Microsoft Outlines Virtualization Plans

Microsoft announced that it will have a beta version of its upcoming hypervisor virtualization technology ready by the end of 2006, and will release to manufacturing a final version within six months of the release of its Windows Server “Longhorn” operating system RTM.

Microsoft made the announcements May 22 during the first day of its WinHec conference in Seattle.

Along with the hypervisor news, Microsoft also announced that a beta version of its System Center Virtual Machine Manager—formerly codenamed “Carmine”—will be released within the next three months, and that it also intends to buy application virtualization company Softricity.

The announcements come as more businesses turn to server virtualization as a way of reducing hardware and power costs and driving up the utilization of their systems.

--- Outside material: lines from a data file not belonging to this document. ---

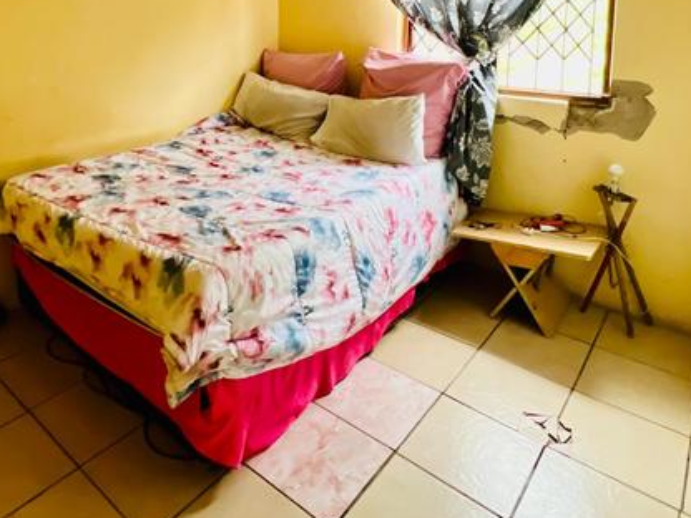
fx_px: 499
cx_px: 276
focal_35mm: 25
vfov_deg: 50.4
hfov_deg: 68.7
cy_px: 80
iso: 200
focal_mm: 1.57
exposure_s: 1/100
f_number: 1.8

Utilization rates for servers are usually in the 10 to 15 percent range. It also comes at a time when Microsoft is hearing criticism for being behind others—particularly VMware and the open-source Xen project—in virtualization technology for x86 systems.

Virtualization enables users to run multiple operating systems on a single physical server via virtual machines. It also can be used to view multiple physical machines as a single virtualized pool of resources.

Microsoft, of Redmond, Wash., last year released Virtual Server 2005, which enables users to create virtual machines in Window’s environments.

The hypervisor technology will allow users to more easily use virtualization and see better performance in these virtualized environments, Jim Ni, group product manager for server virtualization marketing at Microsoft, said in an interview with eWEEK before WinHec opened.

“With our architecture, we view our hypervisor as a very thin layer of code that sits between the operating system and hardware,” Ni said.